Page text:
By José Cruset of Wealth-Lab 

©2005, Reprinted with permission of Active Trader magazine (www.activetradermag.com)

Market: Futures.

System Concept: Many trend-following systems use Donchian channels, which contain upper and lower boundaries to signal breakouts. The indicator’s upper channel represents the highest high of a specific look-back period, while the lower line is the lowest low over the same period.

Traders typically use the channels to trigger entry and exit signals as soon as price crosses above (or below) one of the lines, and the position is reversed once price penetrates the opposite line. For example, go long if price crosses above the upper channel line and then exit this trade and sell short if price then drops below the lower channel line.

This approach tends to perform well in trending markets, but the drawback is that the indicator lags price action — it neither catches the beginning of a trend nor exits at the precise end of one, which means a large portion of potential gains are lost.

[Text pulled from each page]
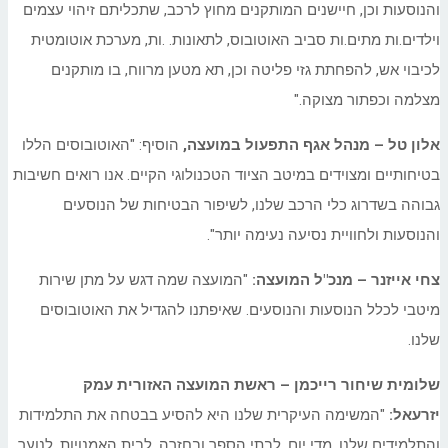
והנוסעות וכן, חיישנים המותקנים מחוץ לרכב, שתכליתם זיהוי עצמים
וילדים.ות מתים.ות סביב האוטובוס, לתאונות. .ות, מערכת אוטומטית
לכיבוי אש, להפחתת גזי פליטה וכן, תא מטען מרווח, בו מותקנים
מצלמה וכפתור מצוקה."
אלון טל
– מנהל אגף התפעול במועצה,
הוסיף: "האוטובוסים הללו
בטיחותיים ומצוידים במיטב הציוד הטכנולוגי הקיים. אנו רואים חשיבות
גבוהה בשדרוג כלי הרכב שלנו, לשיפור הבטיחות של הנוסעים
והנוסעות ולחוויית נסיעה נעימה יותר".
צחי אייזנר – מנכ"ל המועצה:
"המועצה שמה דגש על מתן שירות
מיטבי לכלל הנוסעות והנוסעים. שאיפתנו להגדיל את האוטובוסים
שלנו.
שלומית שיחור רייכמן – ראשת המועצה האזורית עמק
יזרעאל:
"המשימה העיקרית שלנו היא להסיע בבטחה את התלמידות
והתלמידים שלנו, מדי יום, לבתי הספר ובחזרה, לבית האמנויות, לנוער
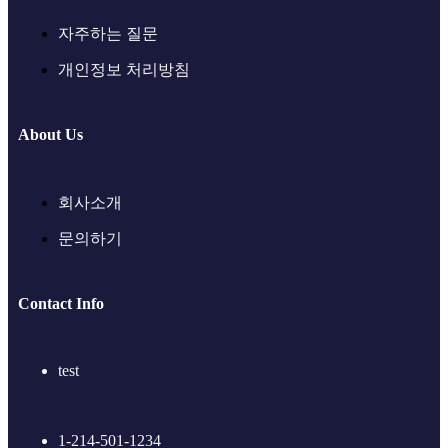
자주하는 질문
개인정보 처리방침
About Us
회사소개
문의하기
Contact Info
test
1-214-501-1234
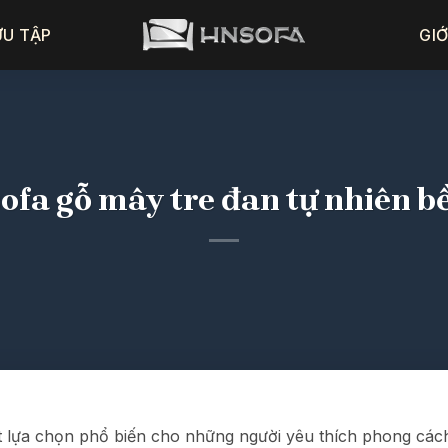
ƯU TẬP
GIỚ
ofa gỗ mây tre đan tự nhiên b
 lựa chọn phổ biến cho những người yêu thích phong cách 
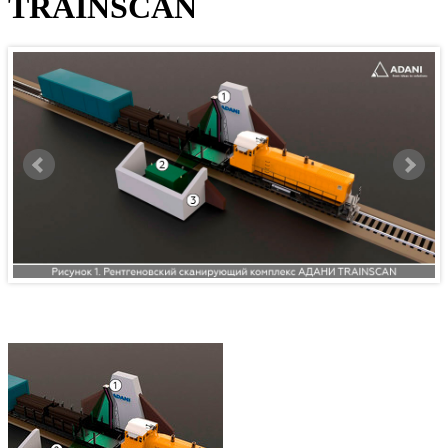
TRAINSCAN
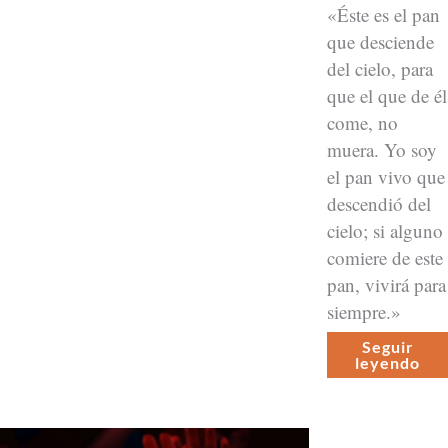
«Éste es el pan
que desciende
del cielo, para
que el que de él
come, no
muera. Yo soy
el pan vivo que
descendió del
cielo; si alguno
comiere de este
pan, vivirá para
siem­pre.»
Seguir
leyen­do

Tasks to complete:
a) From the Donchian channel article, quote the part that opens with the words containing "System Concept: Many" and closes with "the same period.".
b) Convert the records, from their first line through the line containing "בטיחותיים ומצוידים במיטב", into a JSON list of strings with one string per line. Skip blank lines and leave the pictures out.

Answers for this exercise:
a)
System Concept: Many trend-following systems use Donchian channels, which contain upper and lower boundaries to signal breakouts. The indicator’s upper channel represents the highest high of a specific look-back period, while the lower line is the lowest low over the same period.

b)
[
  "והנוסעות וכן, חיישנים המותקנים מחוץ לרכב, שתכליתם זיהוי עצמים",
  "וילדים.ות מתים.ות סביב האוטובוס, לתאונות. .ות, מערכת אוטומטית",
  "לכיבוי אש, להפחתת גזי פליטה וכן, תא מטען מרווח, בו מותקנים",
  "מצלמה וכפתור מצוקה.\"",
  "אלון טל",
  "– מנהל אגף התפעול במועצה,",
  "הוסיף: \"האוטובוסים הללו",
  "בטיחותיים ומצוידים במיטב הציוד הטכנולוגי הקיים. אנו רואים חשיבות"
]